Quebec Doesn’t Seem Like Part of Canada
I haven’t lived in Canada in 33 years, and I keep thinking of it as a bastion of justice and egalitarianism, where civil rights are sacrosanct, prejudice is a thing of the past and violence is abhorred. I keep forgetting about Quebec.
I forget that when my brother Bill was in the Canadian Black Watch regiment, they were assigned to keep the peace in Quebec because separatists were setting off bombs.
Although my late stepfather was born in Quebec City, I don’t hear much about Quebec. But I believe the Separatist party is still popular. And I wonder why the province doesn’t just go ahead and call itself a separate country. I can’t see why the rest of Canada would miss them.
It’s a big province and it has vast natural resources. Its population is overwhelmingly Roman Catholic and the Quebecois are famous for having a lot of children. The province certainly has enough space, resources and people to manage on its own.
It certainly doesn’t seem like a part of Canada, as far as I am concerned. And it’s not just because they speak French and often get mad at visitors who don’t speak French, too.
The main difference between Canadians and Quebecois is their attitude.

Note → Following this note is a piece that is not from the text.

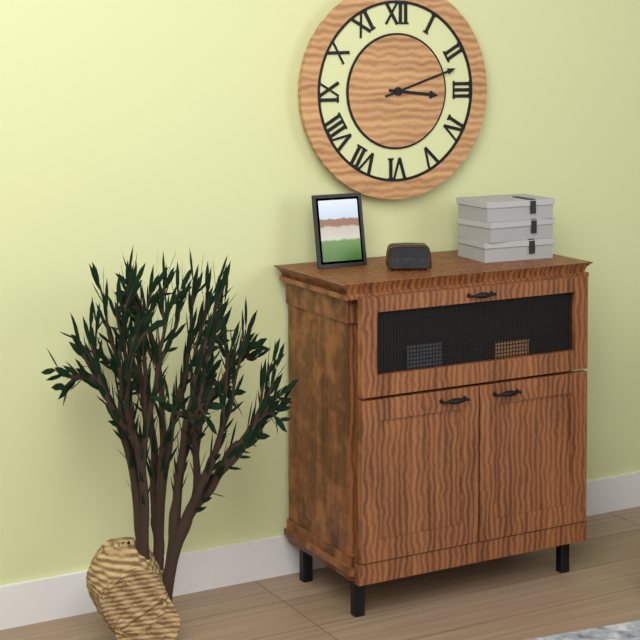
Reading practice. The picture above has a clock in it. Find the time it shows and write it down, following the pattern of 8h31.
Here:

In Ontario, where I lived for two decades, the people are laid back, fair minded and mostly progressive. From what I know of Quebec, there’s still a legacy of class prejudice and self-deluded snobbery that they inherited from their French ancestors . Furthermore, a lot of native Quebecois seem to have a chip on their shoulder; they sometimes get quite hostile for no reason I can see.
And now I’m learning of a fascist undercurrent that I’ve never encountered in the rest of Canada.
In an analysis in Truthout today, Elizabeth Leier reports that the Quebec government has suspended civil liberties and is violently suppressing students who are demonstrating against college tuition increases. Here’s how she describes the jackboot brutality employed by provincial authorities:
Indeed, police brutality has been endemic to this conflict. There have so far been several important injuries (more than 65 serious injuries, LaPresse, May 8), including two young men who each lost an eye, broken limbs, a broken jaw, skull fractures and countless illegitimate arrests. This abuse of power has been so blatant that on May 15, Amnesty International announced it was demanding an inquiry into the events and released a communiqué denouncing the police practices. Among other events, those of April 19 in Gatineau, where 148 protesters were arrested and held in city buses; tightly handcuffed; refused access to food, water and toilets for over seven hours. Some protesters’ hands swelled and turned purple from the cuffs, which police refused to cut.
I can’t imagine anything like that happening in Ontario. My son, my brother, my sister and numerous other family members live in Ontario, and the Ontarians I know are usually reasonable and civilized.
According to the Truthout piece, Quebec Premier Jean Charest belongs to the Liberal Party, a political movement that I associate with decency and justice (it was Pierre Trudeau’s party!). In fact, there is no national party in Canada that would condone such barbaric behavior.
I wonder how the national party tolerates such abominable actions by a provincial branch.
Of course, as I said, I haven’t lived in Canada for a long time. The Canada I remember may no longer exist. This is a changing world, and it is not changing for the better.